Gastos com saúde ultrapassam piso constitucional em 2025
Segundo a segunda edição de relatório da Confederação Nacional de Municípios (CNM), os municípios aplicaram em 2025, em média, 22,2% da receita proveniente de impostos e transferências constitucionais em ações e serviços de saúde, 7,2 pontos percentuais acima do piso constitucional de 15% estabelecido pela Emenda Constitucional 29/2000.

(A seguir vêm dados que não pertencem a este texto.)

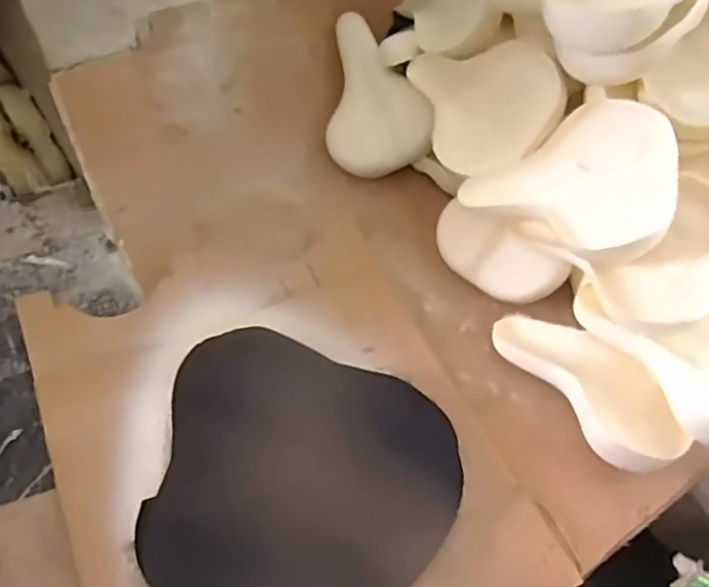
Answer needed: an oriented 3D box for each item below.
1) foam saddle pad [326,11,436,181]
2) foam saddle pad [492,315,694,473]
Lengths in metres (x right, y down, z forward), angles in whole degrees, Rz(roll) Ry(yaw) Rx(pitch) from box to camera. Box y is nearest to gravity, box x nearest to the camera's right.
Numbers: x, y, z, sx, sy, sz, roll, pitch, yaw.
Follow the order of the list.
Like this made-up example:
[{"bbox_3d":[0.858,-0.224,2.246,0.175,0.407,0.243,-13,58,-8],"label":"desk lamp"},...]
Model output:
[{"bbox_3d":[0.011,-0.307,1.013,0.172,0.054,0.254,-35,80,20],"label":"foam saddle pad"},{"bbox_3d":[0.291,0.111,0.787,0.102,0.065,0.254,-28,58,-21],"label":"foam saddle pad"}]

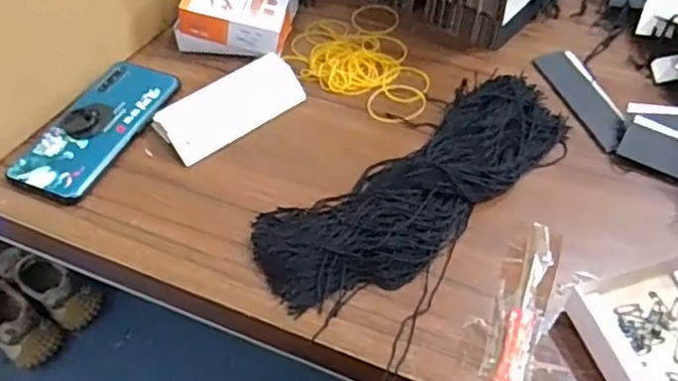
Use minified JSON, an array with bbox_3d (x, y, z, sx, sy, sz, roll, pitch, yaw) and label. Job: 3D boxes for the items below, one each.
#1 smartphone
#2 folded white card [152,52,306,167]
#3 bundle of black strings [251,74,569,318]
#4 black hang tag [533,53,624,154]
[{"bbox_3d":[-0.209,-0.057,0.534,0.073,0.016,0.160,16,53,15],"label":"smartphone"},{"bbox_3d":[-0.095,-0.075,0.540,0.130,0.024,0.055,-33,57,-22],"label":"folded white card"},{"bbox_3d":[0.065,-0.007,0.475,0.278,0.027,0.110,-31,56,-21],"label":"bundle of black strings"},{"bbox_3d":[0.219,-0.084,0.545,0.035,0.004,0.126,-19,48,-4],"label":"black hang tag"}]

O levantamento, baseado em dados do Sistema de Informações sobre Orçamentos Públicos em Saúde (Siops), revela que 99,6% dos 5.560 municípios que prestaram informações cumpriram o limite mínimo constitucional. No entanto, 1.448 cidades aplicaram mais de 25% de suas receitas próprias em saúde, e 445 ultrapassaram o dobro do valor exigido.
Paulo Ziulkoski, presidente da CNM, destacou que a pressão orçamentária vai além da escassez de recursos, apontando desafios como novos modelos de remuneração por “pacotes” e a fragmentação do financiamento via programas federais, como o Programa Agora Tem Especialistas (PATE).
Comprometimento orçamentário por estado
Os maiores percentuais médios de aplicação em saúde foram observados em São Paulo (25,1%), Ceará (24,8%) e Rio de Janeiro (24,6%). Esses dados evidenciam um padrão de elevado comprometimento orçamentário dos entes municipais, com potenciais repercussões sobre a sustentabilidade fiscal local.
Principais despesas em saúde
A principal despesa municipal em saúde foi com Assistência Hospitalar e Ambulatorial, que representou 43,5% dos gastos em 2020 e 45,8% em 2025, totalizando R$ 155 bilhões. A Atenção Primária à Saúde (APS) aumentou de 34,6% para 36,2% no mesmo período, totalizando R$ 122 bilhões.
De cada R$ 100 investidos em saúde, cerca de R$ 82 foram destinados à Assistência Hospitalar ou à APS.
Em nota, a CNM defende medidas que readequem o modelo de financiamento do SUS, buscando uma participação mais equitativa entre União, estados e municípios.